── DATA FOR THIS TASK ──

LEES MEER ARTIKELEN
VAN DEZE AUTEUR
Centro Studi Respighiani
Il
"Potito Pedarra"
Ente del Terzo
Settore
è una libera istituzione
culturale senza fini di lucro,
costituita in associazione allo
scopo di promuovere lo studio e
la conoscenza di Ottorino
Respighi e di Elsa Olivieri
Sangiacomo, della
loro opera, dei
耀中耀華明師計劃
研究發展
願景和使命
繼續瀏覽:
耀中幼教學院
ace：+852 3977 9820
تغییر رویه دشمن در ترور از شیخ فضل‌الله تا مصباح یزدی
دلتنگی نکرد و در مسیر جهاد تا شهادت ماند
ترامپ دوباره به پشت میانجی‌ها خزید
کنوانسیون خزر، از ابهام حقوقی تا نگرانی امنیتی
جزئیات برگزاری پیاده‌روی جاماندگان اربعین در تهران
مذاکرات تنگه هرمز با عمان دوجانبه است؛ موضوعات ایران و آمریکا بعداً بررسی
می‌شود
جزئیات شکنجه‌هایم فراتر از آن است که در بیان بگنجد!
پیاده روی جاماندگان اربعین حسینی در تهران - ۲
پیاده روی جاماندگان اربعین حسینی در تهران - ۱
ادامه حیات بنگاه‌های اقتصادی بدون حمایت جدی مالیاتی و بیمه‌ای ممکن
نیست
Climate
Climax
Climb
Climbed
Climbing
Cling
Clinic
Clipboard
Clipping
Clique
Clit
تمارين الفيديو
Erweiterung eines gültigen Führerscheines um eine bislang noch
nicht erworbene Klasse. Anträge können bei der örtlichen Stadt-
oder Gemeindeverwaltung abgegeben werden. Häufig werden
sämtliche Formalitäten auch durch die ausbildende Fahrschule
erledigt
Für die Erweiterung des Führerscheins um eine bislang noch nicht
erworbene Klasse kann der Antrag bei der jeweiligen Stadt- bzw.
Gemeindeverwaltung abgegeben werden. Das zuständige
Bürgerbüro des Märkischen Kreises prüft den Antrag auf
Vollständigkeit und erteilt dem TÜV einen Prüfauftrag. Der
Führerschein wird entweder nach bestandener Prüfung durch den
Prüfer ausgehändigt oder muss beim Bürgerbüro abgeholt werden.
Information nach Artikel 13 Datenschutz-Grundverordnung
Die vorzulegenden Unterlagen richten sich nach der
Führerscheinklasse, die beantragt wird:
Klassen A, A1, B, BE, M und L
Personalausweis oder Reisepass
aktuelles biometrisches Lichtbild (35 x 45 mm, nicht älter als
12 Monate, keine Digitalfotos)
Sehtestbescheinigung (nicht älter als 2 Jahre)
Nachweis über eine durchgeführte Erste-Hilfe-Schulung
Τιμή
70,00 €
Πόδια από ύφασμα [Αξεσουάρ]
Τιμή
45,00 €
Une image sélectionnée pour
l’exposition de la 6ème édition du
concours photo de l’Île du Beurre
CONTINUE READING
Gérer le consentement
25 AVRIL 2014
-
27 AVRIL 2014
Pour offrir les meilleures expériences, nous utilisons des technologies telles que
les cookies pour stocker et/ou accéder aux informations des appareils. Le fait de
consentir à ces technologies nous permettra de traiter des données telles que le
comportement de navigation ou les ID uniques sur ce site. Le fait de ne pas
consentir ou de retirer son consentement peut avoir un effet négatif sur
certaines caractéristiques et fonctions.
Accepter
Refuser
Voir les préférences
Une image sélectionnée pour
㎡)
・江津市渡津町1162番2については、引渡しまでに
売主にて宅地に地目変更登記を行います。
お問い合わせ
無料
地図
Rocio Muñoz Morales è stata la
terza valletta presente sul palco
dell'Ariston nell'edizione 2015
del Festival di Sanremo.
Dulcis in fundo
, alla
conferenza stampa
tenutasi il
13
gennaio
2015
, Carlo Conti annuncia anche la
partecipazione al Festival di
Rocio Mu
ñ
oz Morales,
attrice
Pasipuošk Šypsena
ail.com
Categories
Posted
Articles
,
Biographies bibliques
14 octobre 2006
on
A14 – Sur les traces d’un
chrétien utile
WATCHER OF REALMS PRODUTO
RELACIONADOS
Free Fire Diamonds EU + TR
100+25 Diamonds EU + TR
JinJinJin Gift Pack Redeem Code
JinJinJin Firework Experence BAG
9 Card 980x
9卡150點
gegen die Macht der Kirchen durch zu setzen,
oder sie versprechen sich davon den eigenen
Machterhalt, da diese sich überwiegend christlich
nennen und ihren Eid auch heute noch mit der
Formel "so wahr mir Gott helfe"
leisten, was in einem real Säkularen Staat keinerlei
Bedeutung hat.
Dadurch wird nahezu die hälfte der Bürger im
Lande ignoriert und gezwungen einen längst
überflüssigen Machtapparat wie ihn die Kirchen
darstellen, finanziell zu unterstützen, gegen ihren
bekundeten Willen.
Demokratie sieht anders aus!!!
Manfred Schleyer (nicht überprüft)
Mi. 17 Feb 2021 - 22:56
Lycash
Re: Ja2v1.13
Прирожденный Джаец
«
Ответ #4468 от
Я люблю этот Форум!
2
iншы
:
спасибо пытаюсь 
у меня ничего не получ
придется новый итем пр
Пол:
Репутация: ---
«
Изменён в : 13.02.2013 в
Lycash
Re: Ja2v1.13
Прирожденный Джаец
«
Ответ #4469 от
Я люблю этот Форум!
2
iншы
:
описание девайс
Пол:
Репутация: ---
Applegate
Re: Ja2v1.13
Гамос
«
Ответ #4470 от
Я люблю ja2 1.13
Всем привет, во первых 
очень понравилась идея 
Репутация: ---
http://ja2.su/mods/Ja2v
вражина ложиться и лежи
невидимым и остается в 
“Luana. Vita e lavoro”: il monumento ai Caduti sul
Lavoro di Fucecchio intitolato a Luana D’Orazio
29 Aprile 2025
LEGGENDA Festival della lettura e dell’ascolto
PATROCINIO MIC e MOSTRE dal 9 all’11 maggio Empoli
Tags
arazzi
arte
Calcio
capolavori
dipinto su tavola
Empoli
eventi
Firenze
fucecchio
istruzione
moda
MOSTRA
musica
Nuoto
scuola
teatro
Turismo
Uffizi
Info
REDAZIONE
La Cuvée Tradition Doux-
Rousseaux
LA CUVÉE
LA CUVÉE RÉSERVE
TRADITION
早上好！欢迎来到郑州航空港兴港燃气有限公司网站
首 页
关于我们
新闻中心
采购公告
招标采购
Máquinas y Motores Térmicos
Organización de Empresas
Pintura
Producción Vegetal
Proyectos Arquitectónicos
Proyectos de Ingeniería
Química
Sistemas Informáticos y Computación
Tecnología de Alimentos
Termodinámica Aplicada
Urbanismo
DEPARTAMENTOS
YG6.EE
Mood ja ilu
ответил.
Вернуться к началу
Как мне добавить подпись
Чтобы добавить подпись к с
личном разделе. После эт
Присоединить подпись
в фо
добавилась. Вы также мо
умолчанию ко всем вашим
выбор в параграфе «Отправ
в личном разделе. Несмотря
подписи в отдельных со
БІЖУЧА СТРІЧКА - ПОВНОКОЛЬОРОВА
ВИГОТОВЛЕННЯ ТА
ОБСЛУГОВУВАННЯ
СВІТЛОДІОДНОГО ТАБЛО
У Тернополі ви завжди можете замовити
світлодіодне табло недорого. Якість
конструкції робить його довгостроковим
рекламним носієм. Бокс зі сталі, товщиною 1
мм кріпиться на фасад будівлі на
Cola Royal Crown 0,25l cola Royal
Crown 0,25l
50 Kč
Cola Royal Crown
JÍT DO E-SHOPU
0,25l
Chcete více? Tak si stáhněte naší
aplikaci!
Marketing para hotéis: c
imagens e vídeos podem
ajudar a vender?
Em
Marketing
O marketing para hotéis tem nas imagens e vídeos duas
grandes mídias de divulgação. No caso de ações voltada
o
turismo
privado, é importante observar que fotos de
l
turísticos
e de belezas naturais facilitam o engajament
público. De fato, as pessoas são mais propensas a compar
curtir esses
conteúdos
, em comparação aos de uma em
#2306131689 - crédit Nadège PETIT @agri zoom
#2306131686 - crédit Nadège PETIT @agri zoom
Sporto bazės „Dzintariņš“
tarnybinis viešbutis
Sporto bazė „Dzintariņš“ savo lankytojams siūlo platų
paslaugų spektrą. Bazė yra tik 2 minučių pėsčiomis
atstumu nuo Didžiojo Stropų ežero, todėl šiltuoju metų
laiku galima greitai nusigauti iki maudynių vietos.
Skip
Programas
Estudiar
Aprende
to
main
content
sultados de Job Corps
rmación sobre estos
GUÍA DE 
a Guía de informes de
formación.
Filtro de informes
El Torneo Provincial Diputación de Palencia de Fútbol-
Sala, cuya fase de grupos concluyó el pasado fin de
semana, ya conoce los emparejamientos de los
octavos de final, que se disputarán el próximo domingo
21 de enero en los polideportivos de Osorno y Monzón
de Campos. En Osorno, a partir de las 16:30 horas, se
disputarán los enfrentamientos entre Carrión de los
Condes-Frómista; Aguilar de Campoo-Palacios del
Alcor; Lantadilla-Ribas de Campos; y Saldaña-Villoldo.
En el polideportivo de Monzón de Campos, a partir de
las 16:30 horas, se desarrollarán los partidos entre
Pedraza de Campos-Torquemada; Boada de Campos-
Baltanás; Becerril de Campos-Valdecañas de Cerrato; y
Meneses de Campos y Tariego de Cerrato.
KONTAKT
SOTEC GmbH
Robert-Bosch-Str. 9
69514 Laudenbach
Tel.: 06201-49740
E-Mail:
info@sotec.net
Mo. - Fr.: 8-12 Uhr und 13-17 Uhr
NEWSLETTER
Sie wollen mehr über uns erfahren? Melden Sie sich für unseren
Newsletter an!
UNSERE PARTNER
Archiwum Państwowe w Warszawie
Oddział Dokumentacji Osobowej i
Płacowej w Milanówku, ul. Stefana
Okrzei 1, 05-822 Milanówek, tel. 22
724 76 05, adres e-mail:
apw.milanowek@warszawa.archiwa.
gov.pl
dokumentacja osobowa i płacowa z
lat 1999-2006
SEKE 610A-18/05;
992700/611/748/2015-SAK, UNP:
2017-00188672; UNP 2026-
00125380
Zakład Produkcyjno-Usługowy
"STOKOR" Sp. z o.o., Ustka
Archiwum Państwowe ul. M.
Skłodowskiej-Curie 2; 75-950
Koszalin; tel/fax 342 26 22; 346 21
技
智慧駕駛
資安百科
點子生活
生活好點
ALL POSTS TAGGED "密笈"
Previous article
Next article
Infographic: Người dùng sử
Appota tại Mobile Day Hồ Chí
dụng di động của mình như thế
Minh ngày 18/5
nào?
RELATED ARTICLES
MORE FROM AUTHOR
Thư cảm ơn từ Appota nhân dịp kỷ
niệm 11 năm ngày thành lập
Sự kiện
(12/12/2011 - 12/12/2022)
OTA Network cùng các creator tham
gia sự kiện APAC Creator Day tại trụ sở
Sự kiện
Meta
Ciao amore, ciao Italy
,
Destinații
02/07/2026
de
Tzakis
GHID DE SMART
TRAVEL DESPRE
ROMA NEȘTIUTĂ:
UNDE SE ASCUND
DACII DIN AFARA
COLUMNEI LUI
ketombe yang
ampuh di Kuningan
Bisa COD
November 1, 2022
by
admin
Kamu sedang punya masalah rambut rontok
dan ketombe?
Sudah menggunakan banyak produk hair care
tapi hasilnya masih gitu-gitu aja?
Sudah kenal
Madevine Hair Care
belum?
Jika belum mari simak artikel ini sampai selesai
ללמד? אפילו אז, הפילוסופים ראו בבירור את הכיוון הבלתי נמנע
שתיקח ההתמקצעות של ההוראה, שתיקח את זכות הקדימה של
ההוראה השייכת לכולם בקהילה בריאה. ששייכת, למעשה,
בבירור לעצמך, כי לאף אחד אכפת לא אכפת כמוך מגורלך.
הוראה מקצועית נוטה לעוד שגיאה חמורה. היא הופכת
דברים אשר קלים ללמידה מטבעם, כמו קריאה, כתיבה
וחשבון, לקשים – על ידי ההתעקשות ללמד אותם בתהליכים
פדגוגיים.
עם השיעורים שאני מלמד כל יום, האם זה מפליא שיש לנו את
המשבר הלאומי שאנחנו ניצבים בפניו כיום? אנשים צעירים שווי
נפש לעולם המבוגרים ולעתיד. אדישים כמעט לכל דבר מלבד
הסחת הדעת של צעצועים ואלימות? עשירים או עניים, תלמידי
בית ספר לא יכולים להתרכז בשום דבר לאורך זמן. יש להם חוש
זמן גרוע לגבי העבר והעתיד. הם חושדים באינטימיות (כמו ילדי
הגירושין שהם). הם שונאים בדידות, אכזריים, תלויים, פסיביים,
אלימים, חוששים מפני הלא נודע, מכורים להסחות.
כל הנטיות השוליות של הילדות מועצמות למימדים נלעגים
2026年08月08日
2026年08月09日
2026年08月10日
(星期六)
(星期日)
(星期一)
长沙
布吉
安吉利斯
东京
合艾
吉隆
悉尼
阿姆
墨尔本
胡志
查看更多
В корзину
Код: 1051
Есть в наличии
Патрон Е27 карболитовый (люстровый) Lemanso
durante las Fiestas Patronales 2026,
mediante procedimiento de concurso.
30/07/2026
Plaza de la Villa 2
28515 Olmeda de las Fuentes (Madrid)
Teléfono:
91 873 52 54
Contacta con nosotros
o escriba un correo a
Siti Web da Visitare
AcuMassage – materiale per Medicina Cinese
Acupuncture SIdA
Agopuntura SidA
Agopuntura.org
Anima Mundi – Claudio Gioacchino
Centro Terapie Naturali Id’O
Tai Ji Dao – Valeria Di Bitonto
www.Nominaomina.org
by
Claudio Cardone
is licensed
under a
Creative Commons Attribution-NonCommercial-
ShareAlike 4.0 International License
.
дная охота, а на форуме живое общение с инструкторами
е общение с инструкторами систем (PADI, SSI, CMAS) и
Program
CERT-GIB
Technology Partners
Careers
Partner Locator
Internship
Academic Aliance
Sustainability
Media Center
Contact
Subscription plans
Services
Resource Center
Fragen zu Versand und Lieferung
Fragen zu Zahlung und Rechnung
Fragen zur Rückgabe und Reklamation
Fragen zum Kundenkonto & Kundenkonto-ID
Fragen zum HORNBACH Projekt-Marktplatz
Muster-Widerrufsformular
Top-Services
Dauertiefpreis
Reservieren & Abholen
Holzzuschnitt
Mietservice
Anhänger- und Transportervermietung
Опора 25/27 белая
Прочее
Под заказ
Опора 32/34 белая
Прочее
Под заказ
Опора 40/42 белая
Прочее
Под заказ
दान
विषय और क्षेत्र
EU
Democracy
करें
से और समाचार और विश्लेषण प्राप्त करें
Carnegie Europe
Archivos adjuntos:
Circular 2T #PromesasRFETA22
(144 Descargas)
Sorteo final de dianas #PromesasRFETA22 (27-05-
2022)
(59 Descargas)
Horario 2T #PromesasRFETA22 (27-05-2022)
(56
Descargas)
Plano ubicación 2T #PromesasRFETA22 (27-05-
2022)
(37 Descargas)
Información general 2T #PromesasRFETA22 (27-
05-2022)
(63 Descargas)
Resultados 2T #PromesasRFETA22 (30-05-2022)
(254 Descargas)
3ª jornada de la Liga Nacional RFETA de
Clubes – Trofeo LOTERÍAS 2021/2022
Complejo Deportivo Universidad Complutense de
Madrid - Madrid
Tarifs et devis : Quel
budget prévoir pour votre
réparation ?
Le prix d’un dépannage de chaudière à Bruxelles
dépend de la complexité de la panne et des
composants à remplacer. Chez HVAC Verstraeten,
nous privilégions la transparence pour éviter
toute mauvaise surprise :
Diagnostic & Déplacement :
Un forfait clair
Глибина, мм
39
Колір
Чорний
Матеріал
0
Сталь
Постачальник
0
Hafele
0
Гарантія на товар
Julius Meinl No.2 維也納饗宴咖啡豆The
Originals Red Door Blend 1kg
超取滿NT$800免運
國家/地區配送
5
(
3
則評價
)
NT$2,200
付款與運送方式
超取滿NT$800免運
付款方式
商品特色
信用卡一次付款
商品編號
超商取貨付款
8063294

───

* _TASK BRIEF_
Report how many lines of the data above include "инструкторами", giving the number and no other words.

* _ANSWER SECTION_
2